The new bazaar app store is great, and I like it much better than Discover, which was so bad.
But every now and then I’ll catch bazaar running in the background using a lot of CPU. Just a few minutes ago, I opened up System Monitor and spotted a “bazaar-hotfix” process at the top of the list using 11% CPU, even tough I never opened it.
I assume it’s just checking for updates or something like that, but I can’t seem to find a way to disable it. I do not want automatic updates, nor do I want it to run unless I launch it. Is there a way to do that?
Just had a new system update which updated Bazaar as well but the issue still persists. Bazaar and bazaardlworker processes still remain running in the background.
Seeing as the question was never actually answered and I agree with OP about not wanting Bazaar in the background always running here is the fix:
There is a global systemd service, that runs in the user context, which launches the the bazaar background service on login. Disable this by running the following:
It looks like cron isn’t installed in bluefin by default so no need to review all of those potential timer locations but feel free to double check that on your system.
Lastly whenever you want to update you can just run ujust update on whatever schedule you desire. This seems to handle the OS, Flatpak, and Brew.
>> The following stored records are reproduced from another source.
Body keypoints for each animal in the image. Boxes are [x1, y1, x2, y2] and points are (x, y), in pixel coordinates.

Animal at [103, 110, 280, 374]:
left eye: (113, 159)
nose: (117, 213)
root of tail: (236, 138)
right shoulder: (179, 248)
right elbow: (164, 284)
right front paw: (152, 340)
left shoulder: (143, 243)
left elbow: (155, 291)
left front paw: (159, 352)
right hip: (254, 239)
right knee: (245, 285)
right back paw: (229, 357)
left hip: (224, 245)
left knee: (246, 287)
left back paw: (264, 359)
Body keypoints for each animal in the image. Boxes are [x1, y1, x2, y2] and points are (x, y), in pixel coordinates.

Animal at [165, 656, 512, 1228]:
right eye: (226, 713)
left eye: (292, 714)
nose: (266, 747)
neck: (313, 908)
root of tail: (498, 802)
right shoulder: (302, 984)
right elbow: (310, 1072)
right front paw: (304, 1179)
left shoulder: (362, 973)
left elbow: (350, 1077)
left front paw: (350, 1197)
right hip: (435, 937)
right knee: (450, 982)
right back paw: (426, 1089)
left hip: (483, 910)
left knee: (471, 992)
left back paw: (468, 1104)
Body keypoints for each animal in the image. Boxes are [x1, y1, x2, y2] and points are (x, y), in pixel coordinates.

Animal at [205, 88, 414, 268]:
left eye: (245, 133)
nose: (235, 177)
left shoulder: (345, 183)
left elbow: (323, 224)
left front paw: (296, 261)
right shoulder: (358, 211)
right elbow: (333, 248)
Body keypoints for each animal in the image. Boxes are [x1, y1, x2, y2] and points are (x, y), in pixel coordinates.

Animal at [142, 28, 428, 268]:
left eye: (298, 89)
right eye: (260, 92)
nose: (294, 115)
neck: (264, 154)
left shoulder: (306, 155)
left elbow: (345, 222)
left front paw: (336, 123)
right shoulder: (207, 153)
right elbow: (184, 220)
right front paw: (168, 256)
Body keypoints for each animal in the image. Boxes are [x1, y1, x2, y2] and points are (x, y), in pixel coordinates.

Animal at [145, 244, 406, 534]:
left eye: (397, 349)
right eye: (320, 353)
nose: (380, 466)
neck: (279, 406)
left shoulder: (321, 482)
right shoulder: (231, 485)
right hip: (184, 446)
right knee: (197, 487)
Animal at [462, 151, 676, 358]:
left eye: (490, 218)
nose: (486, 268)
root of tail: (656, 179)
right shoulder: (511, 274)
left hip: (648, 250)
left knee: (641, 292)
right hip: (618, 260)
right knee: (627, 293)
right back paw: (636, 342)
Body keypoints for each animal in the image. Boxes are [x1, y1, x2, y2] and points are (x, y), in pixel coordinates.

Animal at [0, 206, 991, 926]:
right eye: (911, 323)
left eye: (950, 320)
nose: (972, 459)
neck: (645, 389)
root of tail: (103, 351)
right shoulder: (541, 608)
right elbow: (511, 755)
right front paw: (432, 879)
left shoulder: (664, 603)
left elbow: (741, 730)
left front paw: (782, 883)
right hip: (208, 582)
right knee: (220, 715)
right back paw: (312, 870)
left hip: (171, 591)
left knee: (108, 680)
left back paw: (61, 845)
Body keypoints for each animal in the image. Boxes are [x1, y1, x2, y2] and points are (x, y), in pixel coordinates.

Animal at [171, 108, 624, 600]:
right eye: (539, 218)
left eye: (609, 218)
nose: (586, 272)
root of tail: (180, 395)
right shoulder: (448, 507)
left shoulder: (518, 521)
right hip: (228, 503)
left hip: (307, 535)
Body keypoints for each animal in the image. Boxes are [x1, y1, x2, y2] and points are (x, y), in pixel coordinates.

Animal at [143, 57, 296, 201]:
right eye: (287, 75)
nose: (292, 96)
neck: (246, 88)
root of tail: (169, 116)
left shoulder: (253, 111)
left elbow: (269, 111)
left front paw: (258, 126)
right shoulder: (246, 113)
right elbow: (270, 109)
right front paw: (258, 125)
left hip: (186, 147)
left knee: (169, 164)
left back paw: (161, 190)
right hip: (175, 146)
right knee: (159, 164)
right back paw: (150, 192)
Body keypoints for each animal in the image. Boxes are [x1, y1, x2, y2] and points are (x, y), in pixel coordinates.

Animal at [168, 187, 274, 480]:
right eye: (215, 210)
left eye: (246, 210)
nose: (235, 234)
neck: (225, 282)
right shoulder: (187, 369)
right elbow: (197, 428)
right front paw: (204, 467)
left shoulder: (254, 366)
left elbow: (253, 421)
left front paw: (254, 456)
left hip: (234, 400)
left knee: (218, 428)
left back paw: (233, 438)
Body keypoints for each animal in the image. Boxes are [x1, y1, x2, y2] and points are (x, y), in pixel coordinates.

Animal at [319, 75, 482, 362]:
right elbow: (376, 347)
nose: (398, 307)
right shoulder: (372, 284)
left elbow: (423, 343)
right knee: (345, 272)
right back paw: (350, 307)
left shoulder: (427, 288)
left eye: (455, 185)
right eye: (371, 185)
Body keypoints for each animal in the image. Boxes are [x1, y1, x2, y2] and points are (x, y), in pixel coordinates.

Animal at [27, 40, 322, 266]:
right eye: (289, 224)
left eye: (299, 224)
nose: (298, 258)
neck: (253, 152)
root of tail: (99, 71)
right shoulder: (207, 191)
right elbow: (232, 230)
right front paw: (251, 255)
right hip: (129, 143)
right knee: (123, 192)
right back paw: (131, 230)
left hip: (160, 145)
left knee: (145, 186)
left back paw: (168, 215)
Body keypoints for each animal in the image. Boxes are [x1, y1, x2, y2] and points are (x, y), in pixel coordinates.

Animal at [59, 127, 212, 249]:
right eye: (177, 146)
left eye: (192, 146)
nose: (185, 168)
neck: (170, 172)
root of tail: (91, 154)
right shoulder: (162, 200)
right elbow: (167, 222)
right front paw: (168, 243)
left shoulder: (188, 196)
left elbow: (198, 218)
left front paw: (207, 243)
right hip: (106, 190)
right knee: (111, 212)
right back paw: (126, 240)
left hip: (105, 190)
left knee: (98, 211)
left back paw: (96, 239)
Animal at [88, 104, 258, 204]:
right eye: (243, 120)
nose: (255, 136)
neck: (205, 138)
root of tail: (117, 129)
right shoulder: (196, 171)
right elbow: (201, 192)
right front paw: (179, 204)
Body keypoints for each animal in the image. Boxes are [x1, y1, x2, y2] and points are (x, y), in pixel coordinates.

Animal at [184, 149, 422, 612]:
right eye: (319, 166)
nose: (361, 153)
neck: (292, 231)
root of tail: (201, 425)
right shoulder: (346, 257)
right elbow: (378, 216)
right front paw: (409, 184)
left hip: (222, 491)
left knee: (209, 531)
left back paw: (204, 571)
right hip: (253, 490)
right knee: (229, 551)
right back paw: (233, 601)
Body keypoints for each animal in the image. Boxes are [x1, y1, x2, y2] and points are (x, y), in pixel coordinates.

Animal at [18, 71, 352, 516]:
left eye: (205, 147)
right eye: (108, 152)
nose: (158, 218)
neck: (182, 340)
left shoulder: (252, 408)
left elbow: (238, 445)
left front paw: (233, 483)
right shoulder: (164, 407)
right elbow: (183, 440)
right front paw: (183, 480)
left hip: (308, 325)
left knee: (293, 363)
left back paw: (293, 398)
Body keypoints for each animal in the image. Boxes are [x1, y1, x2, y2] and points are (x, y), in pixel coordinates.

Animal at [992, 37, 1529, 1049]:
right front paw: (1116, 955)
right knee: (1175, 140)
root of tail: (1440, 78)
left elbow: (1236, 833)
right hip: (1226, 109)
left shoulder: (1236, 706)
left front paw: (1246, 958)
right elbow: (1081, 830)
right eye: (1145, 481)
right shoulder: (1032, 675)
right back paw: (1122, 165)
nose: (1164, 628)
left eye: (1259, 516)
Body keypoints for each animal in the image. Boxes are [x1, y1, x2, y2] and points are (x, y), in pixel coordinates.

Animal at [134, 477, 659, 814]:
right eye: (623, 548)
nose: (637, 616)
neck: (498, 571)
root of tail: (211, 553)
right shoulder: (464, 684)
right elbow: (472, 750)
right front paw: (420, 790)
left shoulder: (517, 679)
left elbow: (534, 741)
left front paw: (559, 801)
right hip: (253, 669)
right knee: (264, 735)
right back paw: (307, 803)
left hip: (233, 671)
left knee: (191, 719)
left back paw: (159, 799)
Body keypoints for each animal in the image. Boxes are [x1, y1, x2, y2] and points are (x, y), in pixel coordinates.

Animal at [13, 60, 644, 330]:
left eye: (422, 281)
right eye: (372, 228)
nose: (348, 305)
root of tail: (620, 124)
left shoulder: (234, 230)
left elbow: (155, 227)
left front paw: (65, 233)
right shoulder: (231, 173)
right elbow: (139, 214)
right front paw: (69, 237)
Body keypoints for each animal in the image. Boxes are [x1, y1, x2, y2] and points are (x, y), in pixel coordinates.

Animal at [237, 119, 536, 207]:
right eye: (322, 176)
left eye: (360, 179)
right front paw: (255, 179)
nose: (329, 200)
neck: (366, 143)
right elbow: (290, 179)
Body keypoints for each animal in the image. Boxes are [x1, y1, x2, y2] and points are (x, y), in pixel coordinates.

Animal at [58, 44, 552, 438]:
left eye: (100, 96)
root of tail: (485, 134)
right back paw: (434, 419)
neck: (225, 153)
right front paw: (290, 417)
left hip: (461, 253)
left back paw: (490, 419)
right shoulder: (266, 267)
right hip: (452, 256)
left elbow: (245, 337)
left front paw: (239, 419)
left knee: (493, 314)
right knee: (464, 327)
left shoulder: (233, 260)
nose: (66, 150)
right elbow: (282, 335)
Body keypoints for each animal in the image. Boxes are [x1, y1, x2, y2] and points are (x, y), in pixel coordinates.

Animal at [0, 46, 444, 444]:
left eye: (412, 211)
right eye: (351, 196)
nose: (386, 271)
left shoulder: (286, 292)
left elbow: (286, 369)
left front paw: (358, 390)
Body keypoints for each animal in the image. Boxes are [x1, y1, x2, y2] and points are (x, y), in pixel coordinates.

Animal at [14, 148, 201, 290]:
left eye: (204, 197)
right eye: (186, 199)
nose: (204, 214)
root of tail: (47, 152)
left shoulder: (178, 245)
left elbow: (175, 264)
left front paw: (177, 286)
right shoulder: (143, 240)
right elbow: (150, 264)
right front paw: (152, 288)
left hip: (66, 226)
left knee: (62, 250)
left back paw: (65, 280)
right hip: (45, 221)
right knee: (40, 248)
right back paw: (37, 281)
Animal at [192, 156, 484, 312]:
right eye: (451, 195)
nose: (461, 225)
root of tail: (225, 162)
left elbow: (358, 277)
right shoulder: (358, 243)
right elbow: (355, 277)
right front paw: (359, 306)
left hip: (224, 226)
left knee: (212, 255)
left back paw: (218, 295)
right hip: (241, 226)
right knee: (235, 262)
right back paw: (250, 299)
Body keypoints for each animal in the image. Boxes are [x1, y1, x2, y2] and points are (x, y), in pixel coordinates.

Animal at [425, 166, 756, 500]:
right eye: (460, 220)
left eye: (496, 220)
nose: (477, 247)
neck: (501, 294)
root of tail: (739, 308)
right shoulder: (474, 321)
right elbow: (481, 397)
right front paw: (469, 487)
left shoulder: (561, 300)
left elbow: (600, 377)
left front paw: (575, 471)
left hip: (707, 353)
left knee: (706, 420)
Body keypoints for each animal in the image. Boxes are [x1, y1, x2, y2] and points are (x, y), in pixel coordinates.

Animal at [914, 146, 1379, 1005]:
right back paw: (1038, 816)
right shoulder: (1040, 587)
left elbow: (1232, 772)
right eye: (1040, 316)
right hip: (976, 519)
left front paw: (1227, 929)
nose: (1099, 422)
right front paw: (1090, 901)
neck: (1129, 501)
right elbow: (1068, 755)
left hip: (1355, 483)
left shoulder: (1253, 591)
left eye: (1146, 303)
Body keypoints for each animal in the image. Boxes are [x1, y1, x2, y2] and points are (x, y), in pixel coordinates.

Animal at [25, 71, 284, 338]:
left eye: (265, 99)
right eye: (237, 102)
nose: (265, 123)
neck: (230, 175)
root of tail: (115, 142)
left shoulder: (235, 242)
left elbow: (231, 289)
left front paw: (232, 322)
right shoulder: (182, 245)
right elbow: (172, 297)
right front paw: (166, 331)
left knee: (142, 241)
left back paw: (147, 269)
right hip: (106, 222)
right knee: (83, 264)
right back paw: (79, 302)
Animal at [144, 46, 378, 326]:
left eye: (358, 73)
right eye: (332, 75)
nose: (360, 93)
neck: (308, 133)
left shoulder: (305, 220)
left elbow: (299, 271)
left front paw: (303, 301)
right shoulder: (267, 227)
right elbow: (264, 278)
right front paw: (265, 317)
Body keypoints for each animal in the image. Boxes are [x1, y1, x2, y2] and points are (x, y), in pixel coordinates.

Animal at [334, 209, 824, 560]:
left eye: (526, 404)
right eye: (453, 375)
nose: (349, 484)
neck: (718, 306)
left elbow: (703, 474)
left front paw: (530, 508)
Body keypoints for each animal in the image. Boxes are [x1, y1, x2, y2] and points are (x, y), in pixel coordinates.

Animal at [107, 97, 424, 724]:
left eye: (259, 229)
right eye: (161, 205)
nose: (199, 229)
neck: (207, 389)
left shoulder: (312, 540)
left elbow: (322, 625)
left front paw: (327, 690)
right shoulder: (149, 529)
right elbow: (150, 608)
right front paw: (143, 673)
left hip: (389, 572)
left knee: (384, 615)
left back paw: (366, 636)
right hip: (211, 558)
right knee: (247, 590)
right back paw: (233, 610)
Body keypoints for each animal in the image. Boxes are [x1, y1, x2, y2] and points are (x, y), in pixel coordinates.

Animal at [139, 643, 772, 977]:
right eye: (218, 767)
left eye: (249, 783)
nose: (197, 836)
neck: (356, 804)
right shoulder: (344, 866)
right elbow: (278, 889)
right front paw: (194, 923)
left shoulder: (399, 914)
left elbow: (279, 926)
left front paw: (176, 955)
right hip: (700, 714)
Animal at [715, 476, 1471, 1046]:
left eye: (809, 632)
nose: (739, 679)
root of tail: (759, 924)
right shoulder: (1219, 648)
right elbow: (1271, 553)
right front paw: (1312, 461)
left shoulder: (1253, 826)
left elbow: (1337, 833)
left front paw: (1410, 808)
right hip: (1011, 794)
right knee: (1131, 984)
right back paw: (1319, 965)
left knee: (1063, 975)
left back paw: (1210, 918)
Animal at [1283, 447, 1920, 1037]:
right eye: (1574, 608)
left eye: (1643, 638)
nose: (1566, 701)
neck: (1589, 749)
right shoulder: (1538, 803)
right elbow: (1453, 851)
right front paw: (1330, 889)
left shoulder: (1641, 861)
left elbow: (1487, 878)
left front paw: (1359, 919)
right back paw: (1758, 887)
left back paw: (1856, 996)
If anyone is wondering why Bazaar runs in the background in the first place: It’s apparently necessary for the Bazaar search results in GNOME shell (Bazaar implements the org.gnome.Shell.SearchProvider2 D-Bus interface).
So, following the previous post’s steps to disable Bazaar running in the background has the side effect of no longer offering uninstalled Flatpak apps as a search result category in GNOME Shell.
System flatpaks are updated by uupd.service every 6 hours.
User flatpaks (there are none installed by default) are updated by flatpak-user-update.service once a day.
# to list active timers
systemctl list-timers
systemctl --user list-timers
Just a quick information. If you want to properly close Bazaar, click the hamburger menu icon and click “Quit Bazaar” or its keyboard equivalent “Ctrl+Q.” This makes Bazaar close fully. You can check system monitor and see for yourself.
Any other way and it keeps running in the background
One thing I can think of is so that you don’t accidentally abort a download or installation by clicking the ‘X’ icon by mistake. Or maybe it has to periodically update repositories etc. I’m not a maintainer so I wouldn’t know, but at the very least it will run quicker. Each time you cold-start Bazaar it checks repositories etc. which takes a few seconds for example.
For a regular user, this would make no noticeable impact and I probably would’ve made the same choice if it was up to me. But at the same time I know it’s annoying to users who are sensitive to this type of stuff (like me).
This applies to every app: keep it running in the background and it will start faster. That cannot be a justification to keep this app running. It would give every app developer justificiation to always keep their apps running..
If anything it should be closing by default and if processes are still running, just show a popup that its currently installing/uninstalling, can’t close now.
Yes please can we get Bazaar to close fully when the app is closed. If it doesn’t need to run in the background it shouldn’t. Or should be a toggle in it’s settings.